Опасаясь, что обер вдруг нырнет в какие-нибудь двери, куда его, туземца, не пустят (у офицерских кафе стоит охрана), Олесь ускорил шаг и приблизился к осужденному, рискуя, что своим тяжелым дыханием принудит того обернуться. Вчерашняя встреча произошла в сумерки, но если у немца зоркий глаз, он по внешним очертаниям, по пальто мог запомнить того, кто шел за ним,
Об отступлении Олесь не думал, не мог думать, однако и нового плана не было — где стрелять, когда. Полагался на случай. В смертники себя не записывал, как когда-то в лагере. Спастись необходимо, — именно теперь, как, может, никогда раньше, хотелось жить.
Сжимал в кармане рукоятку пистолета так, что горела ладонь. Горело все тело, жгло внутри, стало душно. Или такое теплое Адасево пальто?
Где он, тот случай, когда с шансом на собственное спасение можно выстрелить в этот ненавистный затылок, в узковатую спину, пружинисто мелькавшую перед глазами?
Людей было много возле магазина. А дальше меньше, но если считать не людей вообще, а солдат, то их на улице больше, чем надо для того, чтобы задержать одного еще не очень сильного после болезни и не очень проворного парня. Спортсменом он всегда был посредственным — и в институте, и в армии.
Офицер прошел кафе, Олесь с облегчением вздохнул и немного отстал, чтобы не вызвать подозрительности какого-нибудь агента тайной полиции. А когда обер перешел Советскую и свернул на Комсомольскую, где дома целого квартала были сожжены, разрушены бомбежкой, а потому и на улице было так же малолюдно, как на Комаровке, как на пустыре возле Оперного театра, Олесь вновь поверил в свою счастливую звезду. Ему явно повезло. Тут все-таки можно выбрать и место, и момент, и есть где спрятаться самому— в руинах. Молниеносно возник новый план. Но уже достаточно стемнело, и нужно опять приблизиться к жертве, чтобы не промахнуться. Рука, конечно, будет дрожать от волнения, это только кажется, что он спокоен.
И вот этот решающий момент оказался самым трудным. Вдруг не стало сил догнать офицера, возникли муки совести, чего не было до сих пор: ведь нужно выстрелить человеку в спину, убить его неожиданно, из-за угла. Пришлось опять убеждать себя, что это не человек — враг, страшный враг, безжалостный, и не может, не должно быть ему пощады. Обругал себя мягкотелым интеллигентом, моллюском. В этой борьбе с самим собой упустил самое подходящее место. Офицер повернул на улицу Карла Маркса, где уцелевших домов было больше, и прохожие едва вырисовывались в сумеречной снежной замети. Кто они? Свои люди? Немцы?

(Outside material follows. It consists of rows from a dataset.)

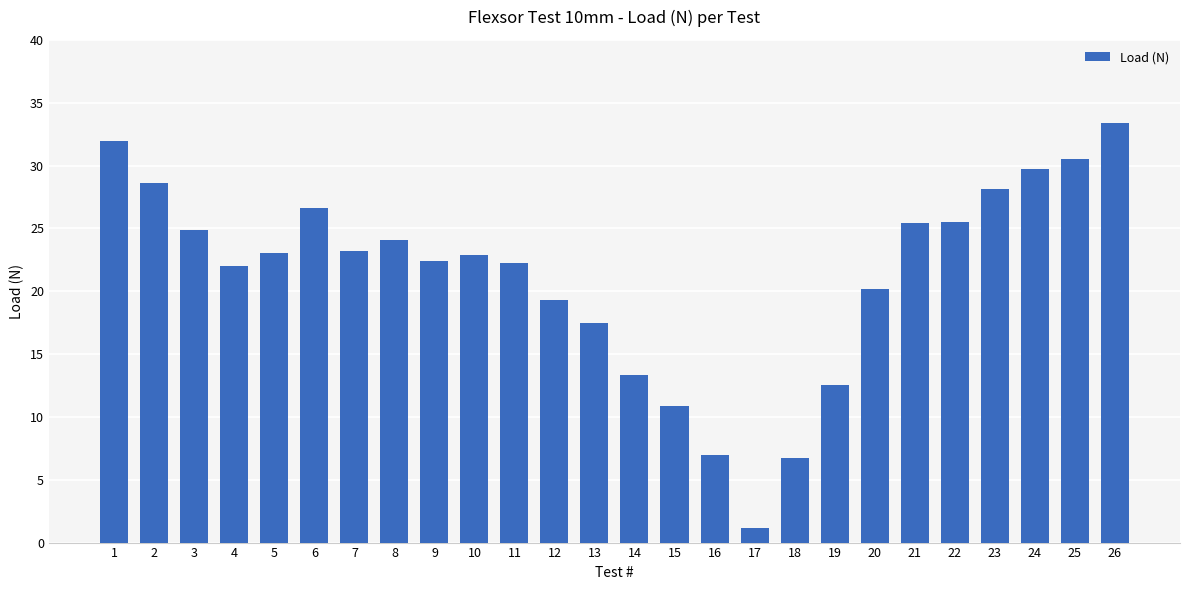

The chart shows a value of 17.8 at 1. True or false?

False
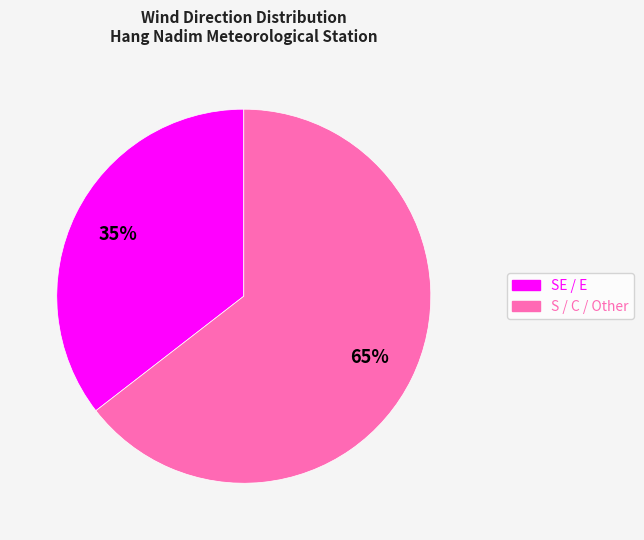

Does any single category account for the majority?

Yes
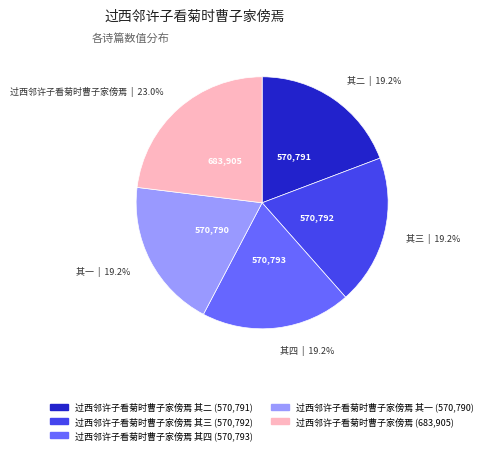

Is there any slice that represents more than half of the pie?

No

Вдруг обер неожиданно, не останавливаясь, не замедляя шаг, нырнул в подъезд дома. Олесь кинулся следом, рванул дверь, которая захлопнулась за ним с оглушительным грохотом.
В подъезде горела тусклая лампочка. Офицер стоял на первой лестничной площадке и перчаткой стряхивал снег с воротника. Он не почувствовал опасности, не спрятался, он пришел в гости и не мог принести в квартиру сырость. Повернулся на стук двери, увидел нацеленный на него пистолет и, испуганный, не закричал, не попытался выхватить из кобуры оружие. Уронил портфель и поднял руки, сдаваясь, и прошептал побелевшими губами:
— О майн гот!
Олесь выстрелил дважды. Под сводами старого каменного дома выстрелы прогремели, как из пушки, отдаваясь эхом где-то в вышине. Немец судорожно схватился за перила и повалился на бок, ноги его бессильно скользнули по ступенькам лестницы в поисках опоры и... не нашли ее. Где-то на верхнем этаже открылась дверь, и кто-то крикнул по-немецки.